Many retail businesses rely on seasonal sale periods throughout the year to boost profits. The Christmas period of 2015, for example, generated 21% of yearly e-comm spend.

While we always recommend avoiding strict budgets, and aim instead to generate as much profit as possible at a target return on investment, we also know that many businesses need to create marketing budgets for the year in order to forecast performance. Below we’ve outlined our approach to budgeting during holiday and peak periods so you’re able to remain competitive and, more importantly, profitable.

Identify your peak holiday periods

As a rule of thumb, the best place to start is to look at the historical data for your accounts. The questions you need to ask are:

  • What peaks did you see last year in your conversions?

  • How much did you invest over the holiday seasons last year and/or the year before?

  • Did this yield the desired revenue?

  • If not, would increasing or decreasing the budget for these periods get you closer to your target figures?

If you don’t have any historical data to look over, don’t fear: AdWords has a recommended budget which estimates the cash required for your ads to remain competitive. This is based on the traffic volume for your keywords and acts as a good starting point.

Adwords Recommended Spend

You can also use Google Trends to check out seasonal fluctuations for almost any keyword or brand name since 2004. This can be incredibly useful in predicting buying behaviour for brand new accounts.

Another way of planning your budget is through the keyword planner. This is a great tool to see cost-per-click estimates, which helps by letting you know exactly how much you can be expecting to pay per keyword. To access it, navigate to your AdWords account, click ‘tools’ at the top of your dashboard, then click ‘keyword planner’.

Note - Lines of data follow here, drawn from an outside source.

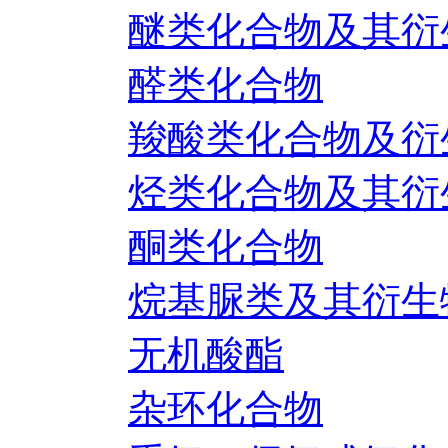
醚类化合物及其衍
醛类化合物
羧酸类化合物及衍
烃类化合物及其衍
酮类化合物
烷基脲类及其衍生
无机酸酯
杂环化合物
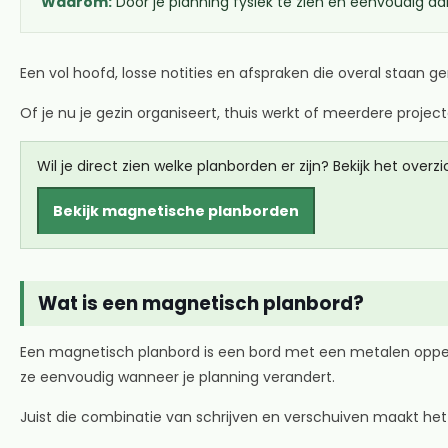
Waarom:
Door je planning fysiek te zien en eenvoudig aa
Een vol hoofd, losse notities en afspraken die overal staan 
Of je nu je gezin organiseert, thuis werkt of meerdere projec
Wil je direct zien welke planborden er zijn? Bekijk het over
Bekijk magnetische planborden
Wat is een magnetisch planbord?
Een magnetisch planbord is een bord met een metalen opper
ze eenvoudig wanneer je planning verandert.
Juist die combinatie van schrijven en verschuiven maakt het p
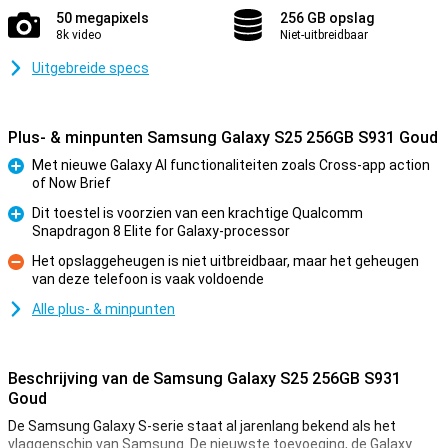
50 megapixels
256 GB opslag
8k video
Niet-uitbreidbaar
Uitgebreide specs
Plus- & minpunten Samsung Galaxy S25 256GB S931 Goud
Met nieuwe Galaxy AI functionaliteiten zoals Cross-app action
of Now Brief
Pluspunt
Dit toestel is voorzien van een krachtige Qualcomm
Snapdragon 8 Elite for Galaxy-processor
Pluspunt
Het opslaggeheugen is niet uitbreidbaar, maar het geheugen
van deze telefoon is vaak voldoende
Minpunt
Alle plus- & minpunten
Beschrijving van de Samsung Galaxy S25 256GB S931
Goud
De Samsung Galaxy S-serie staat al jarenlang bekend als het
vlaggenschip van Samsung. De nieuwste toevoeging, de Galaxy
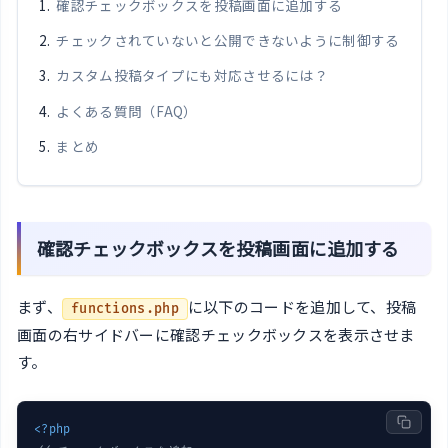
確認チェックボックスを投稿画面に追加する
チェックされていないと公開できないように制御する
カスタム投稿タイプにも対応させるには？
よくある質問（FAQ）
まとめ
確認チェックボックスを投稿画面に追加する
まず、
に以下のコードを追加して、投稿
functions.php
画面の右サイドバーに確認チェックボックスを表示させま
す。
<?php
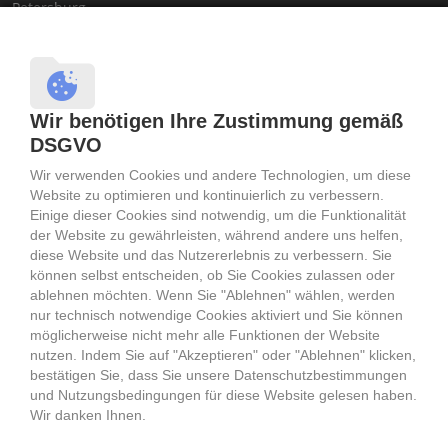
Petersburg
Machen Sie hier Ihren persönlichen
PARTNERCHECK
Partnervermittlung Russland, Partnervermittlung Moskau,
Partnervermittlung Sankt Petersburg
Wir benötigen Ihre Zustimmung gemäß
Traumfrau gesucht, Traumfrauen gesucht,
DSGVO
Partnervermittlung Russland, Partnervermittlung Moskau
Partnervermittlung Sankt Petersburg, Russische Frauen,
Wir verwenden Cookies und andere Technologien, um diese
Frauen aus Russland, Russische Frauen
Website zu optimieren und kontinuierlich zu verbessern.
Partnervermittlung Belarus Weißrussland,
Einige dieser Cookies sind notwendig, um die Funktionalität
Partnervermittlung Minsk, Traumfrau aus Belarus
der Website zu gewährleisten, während andere uns helfen,
Weißrussland
diese Website und das Nutzererlebnis zu verbessern. Sie
Sie suchen eine Traumfrau aus Russland, Weissrussland, der
können selbst entscheiden, ob Sie Cookies zulassen oder
Ukraine, Deutschland? Frauen aus den Städte wie Moskau,
ablehnen möchten. Wenn Sie "Ablehnen" wählen, werden
Minsk, Sankt Petersburg, Berlin suchen Ihren Traummann.
nur technisch notwendige Cookies aktiviert und Sie können
Singelpartys in Moskau, Sankt Petersburg, Minsk.
möglicherweise nicht mehr alle Funktionen der Website
Singlepartys in Russland, Weißrussland, Belarus und der
nutzen. Indem Sie auf "Akzeptieren" oder "Ablehnen" klicken,
Ukraine. Ihre Datingagentur für Russland, Ihre Datingagentur
bestätigen Sie, dass Sie unsere Datenschutzbestimmungen
für Weißrussland, Ihr Dating Minsk, Ihr Dating Moskau, Ihr
und Nutzungsbedingungen für diese Website gelesen haben.
Dating Sankt Petersburg
Wir danken Ihnen.
Partnervermittlung Minsk, Belarus Weißrussische Frauen,
Frauen aus Belarus Weißrussland, Belarus Weißrussische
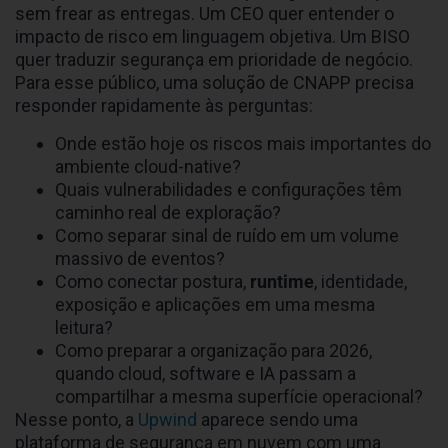
sem frear as entregas. Um CEO quer entender o
impacto de risco em linguagem objetiva. Um BISO
quer traduzir segurança em prioridade de negócio.
Para esse público, uma solução de CNAPP precisa
responder rapidamente às perguntas:
Onde estão hoje os riscos mais importantes do
ambiente cloud-native?
Quais vulnerabilidades e configurações têm
caminho real de exploração?
Como separar sinal de ruído em um volume
massivo de eventos?
Como conectar postura,
runtime
, identidade,
exposição e aplicações em uma mesma
leitura?
Como preparar a organização para 2026,
quando cloud, software e IA passam a
compartilhar a mesma superfície operacional?
Nesse ponto, a
Upwind
aparece sendo uma
plataforma de segurança em nuvem com uma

The final tool you can use is Google Analytics. Here you can look at your site’s conversion rates to see how people usually convert during these holiday periods. Comparing this to customer behaviour outside holiday periods can give you an idea of the difference in revenue, which in turn can tell you how much more to invest given your company goals at these times.

Having asked these questions, and used these tools, you’re now ready to allocate your budget.

Allocate that budget

The most obvious starting point in allocation is to assign more money to your most profitable seasonal periods. But how do you ensure you’re able to remain profitable in these periods?

Here at Genie we input seasonal trends into Clarence, our bidding software, and we’re then able to algorithmically change our bidding strategy according to expected trends. You can take a more manual approach using the AdWords ‘automated rules’ function to adjust bids and budgets depending on a number of factors, including seasonal periods.

Let’s say you want to increase your spend for the day before Valentine’s Day. You can create an automatic rule to increase your budget and bids for the desired time and decrease it to a normal level afterwards. Using automated rules is a great way to make automated, large scale changes in your budget and bids.

automating bidding

To use automated rules, click ‘automate followed by ‘change daily budget when’. Then (using the menu options) select the campaigns you want, then the automated action. Remember to make rules in pairs - a rule to make a change and a rule to change it back later: so in this example, ‘Raise daily budget’ for the first rule and ‘Decrease daily budget’ for the second. Set the frequency to ‘One Time’ and enter the date you want to make the change.

make the change

Monitor performance

As with any campaign, it is of utmost importance to regularly monitor performance to be prepared to make changes to your allocated budget and your bids. Our bidding technology makes bid changes proactively and reactively according to the fresh data appearing in the account, up to four times per day, but if you’re manually adjusting bids it’s important to keep a very close eye on spend during peak or seasonal changes.

There are several eventualities where a necessary change to your budget may be required; for example if you are facing much more competition than you estimated... or much less! It’s important to keep an eye on anything which may require swift action. Furthermore, It's useful to avoid having a rigid budget plan set in stone, but to have one with more flexibility, so you can make changes if the unexpected occurs.

We find it useful to set up a series of alerts which notify us immediately if any unexpected activity happens outside our normal account monitoring. These can be as simple as alert services to let us know if the site is down, alerts to notify us when spend is outside statistical norms, or alerts to tell us if conversion rate drops below expected levels. This allows us to make changes the minute that something happens in the account.

Recap: Identify, allocate, monitor

Thinking in more depth about where you allocate your annual budget can result in much healthier conversion volumes at the end of the year. Using your account's historical data to assess which times of the year see the most conversions is a great way to work out a seasonal budget strategy which works for your account.  

Once you have a plan in place, you can use automated tools to increase bids and budgets according to seasonal trends. Finally, there’s nothing more important than monitoring your campaigns daily to assess whether your campaigns need more or less investment in order to maximise return on investment. Good luck, and happy campaigning.